Land-grant universities provide critical agricultural research, but private funding steers land-grant research toward the goals of industry and away from other important issues. Since their creation in 1862, land-grant universities have revolutionized American agriculture. These public institutions delivered better seeds, new plant varieties and advanced tools to farmers who deployed scientific breakthroughs to increase agri­cultural productivity. They pioneered vitally impor­tant research on environmental stewardship, such as soil conservation. Land-grant universities partnered with farmers in research efforts, advancing rural livelihoods and improving the safety and abundance of food for consumers. 

By 2010, private donations provided nearly a quarter of the funding for agricultural research at land-grant universities. This funding steers land-grant research toward the goals of industry. It also discourages independent research that might be critical of the industrial model of agriculture and diverts public research capacity away from important issues such as rural economies, environmental quality and the public health implications of agriculture.These innovations were spurred almost entirely with public investments from state and federal govern­ments. Starting in the 1980s, however, federal policies including the Bayh-Dole Act of 1982 began encour­aging land-grant schools to partner with the private sector on agricultural research. A key goal was to develop agricultural products such as seeds, which were sold to farmers under an increasingly aggressive patent regime.

Private-sector funding not only corrupts the public research mission of land-grant universities, but also distorts the science that is supposed to help farmers improve their practices and livelihoods. Industry-funded academic research routinely produces favor­able results for industry sponsors. Because policy­makers and regulators frequently voice their need for good science in decision-making, industry-funded academic research influences the rules that govern their business operations.
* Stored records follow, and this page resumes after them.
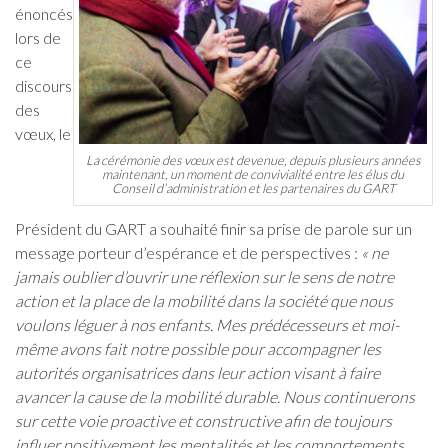
énoncés
lors de
ce
discours
des
vœux, le
La cérémonie des vœux est devenue, depuis plusieurs années
maintenant, un moment de convivialité entre les élus du
Conseil d’administration et les partenaires du GART
Président du GART a souhaité finir sa prise de parole sur un
message porteur d’espérance et de perspectives :
« ne
jamais oublier d’ouvrir une réflexion sur le sens de notre
action et la place de la mobilité dans la société que nous
voulons léguer à nos enfants. Mes prédécesseurs et moi-
même avons fait notre possible pour accompagner les
autorités organisatrices dans leur action visant à faire
avancer la cause de la mobilité durable. Nous continuerons
sur cette voie proactive et constructive afin de toujours
influer positivement les mentalités et les comportements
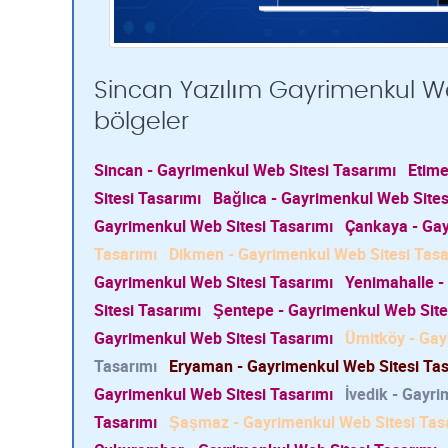
Sincan Yazılım Gayrimenkul Web
bölgeler
Sincan - Gayrimenkul Web Sitesi Tasarımı
Etime
Sitesi Tasarımı
Bağlıca - Gayrimenkul Web Sites
Gayrimenkul Web Sitesi Tasarımı
Çankaya - Gay
Tasarımı
Dikmen - Gayrimenkul Web Sitesi Tasa
Gayrimenkul Web Sitesi Tasarımı
Yenimahalle -
Sitesi Tasarımı
Şentepe - Gayrimenkul Web Site
Gayrimenkul Web Sitesi Tasarımı
Ümitköy - Gay
Tasarımı
Eryaman - Gayrimenkul Web Sitesi Tas
Gayrimenkul Web Sitesi Tasarımı
İvedik - Gayr
Tasarımı
Şaşmaz - Gayrimenkul Web Sitesi Tas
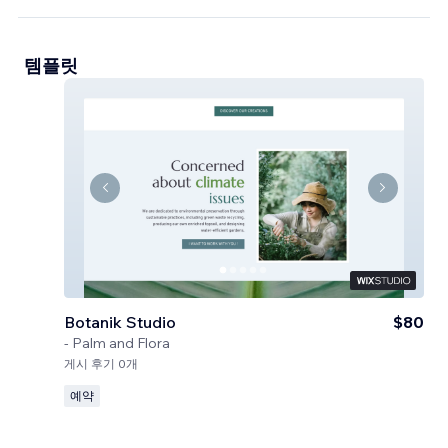
템플릿
Botanik Studio
$80
-
Palm and Flora
게시 후기 0개
예약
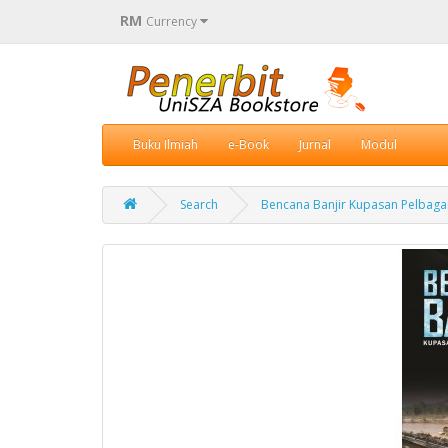
RM
Currency
Buku Ilmiah
e-Book
Jurnal
Modul
Search
Bencana Banjir Kupasan Pelbagai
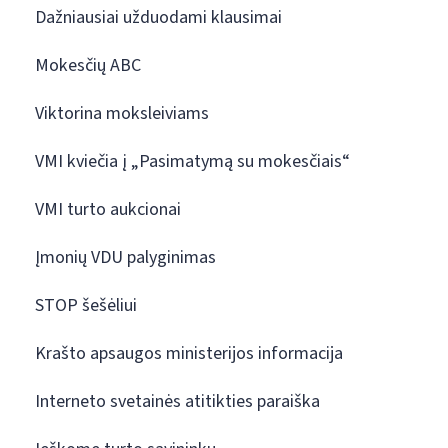
Dažniausiai užduodami klausimai
Mokesčių ABC
Viktorina moksleiviams
VMI kviečia į „Pasimatymą su mokesčiais“
VMI turto aukcionai
Įmonių VDU palyginimas
STOP šešėliui
Krašto apsaugos ministerijos informacija
Interneto svetainės atitikties paraiška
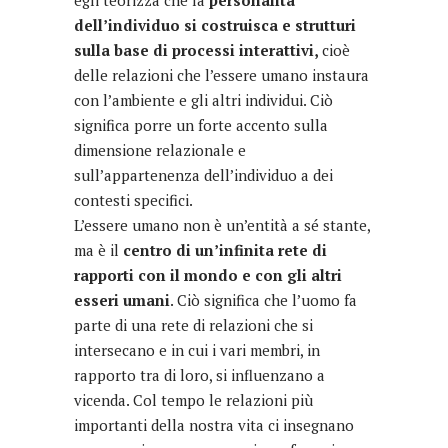
egli teorizza che la
personalità
dell’individuo si costruisca e strutturi
sulla base di processi interattivi,
cioè
delle relazioni che l’essere umano instaura
con l’ambiente e gli altri individui. Ciò
significa porre un forte accento sulla
dimensione relazionale e
sull’appartenenza dell’individuo a dei
contesti specifici.
L’essere umano non è un’entità a sé stante,
ma è il
centro di un’infinita rete di
rapporti con il mondo e con gli altri
esseri umani
. Ciò significa che l’uomo fa
parte di una rete di relazioni che si
intersecano e in cui i vari membri, in
rapporto tra di loro, si influenzano a
vicenda. Col tempo le relazioni più
importanti della nostra vita ci insegnano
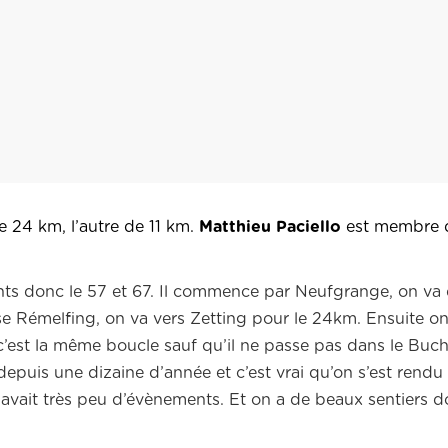
e 24 km, l’autre de 11 km.
Matthieu Paciello
est membre 
ts donc le 57 et 67. Il commence par Neufgrange, on va d
e Rémelfing, on va vers Zetting pour le 24km. Ensuite on
 c’est la même boucle sauf qu’il ne passe pas dans le Buc
depuis une dizaine d’année et c’est vrai qu’on s’est ren
y avait très peu d’évènements. Et on a de beaux sentiers d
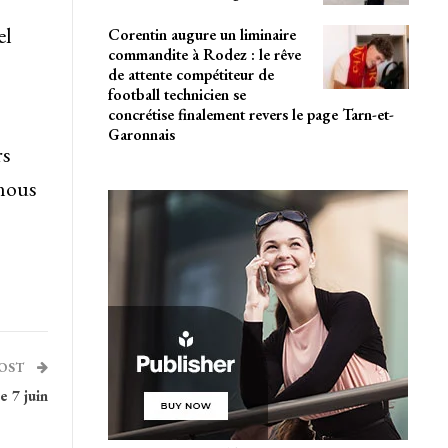
el
Corentin augure un liminaire
commandite à Rodez : le rêve
de attente compétiteur de
football technicien se
concrétise finalement revers le page Tarn-et-
Garonnais
rs
 nous
POST
e 7 juin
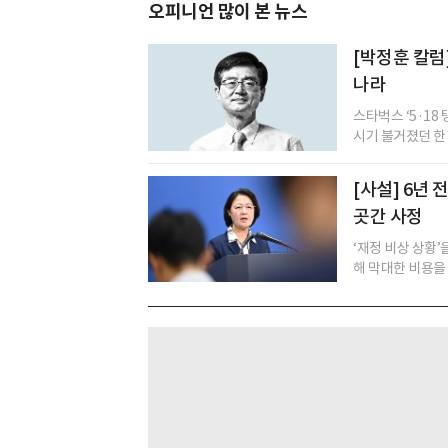
오피니언 많이 본 뉴스
[박정훈 칼럼
나라
스타벅스 ‘5·18
시기 불거졌던 한 화
[사설] 6년
곳간 사정
‘재정 비상 상황
해 막대한 비용을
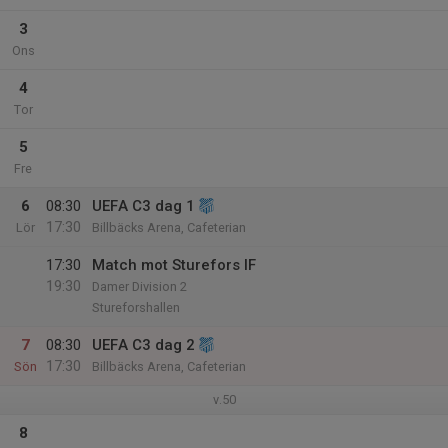
3
Ons
4
Tor
5
Fre
6
08:30
UEFA C3 dag 1
17:30
Lör
Billbäcks Arena, Cafeterian
17:30
Match mot Sturefors IF
19:30
Damer Division 2
Stureforshallen
7
08:30
UEFA C3 dag 2
17:30
Sön
Billbäcks Arena, Cafeterian
v.50
8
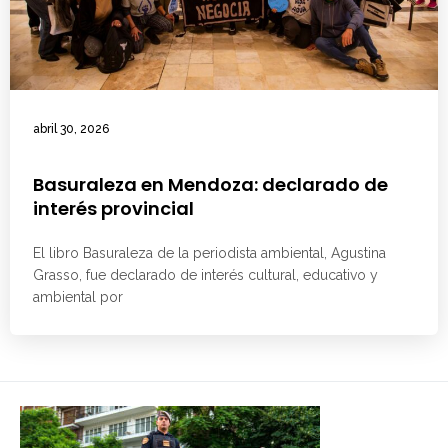
abril 30, 2026
Basuraleza en Mendoza: declarado de
interés provincial
El libro Basuraleza de la periodista ambiental, Agustina
Grasso, fue declarado de interés cultural, educativo y
ambiental por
Congress should restore the public agricultural research mission at land-grant schools. The Farm Bill can reinvigorate investment in agricultural research and fund research projects that promote the public interest. Reprioritizing research at land-grant univer­sities may not remedy all of the problems in the food system, but it could play a vital role in developing the science and solutions needed to create a viable alternative to our industrialized, consolidated food system.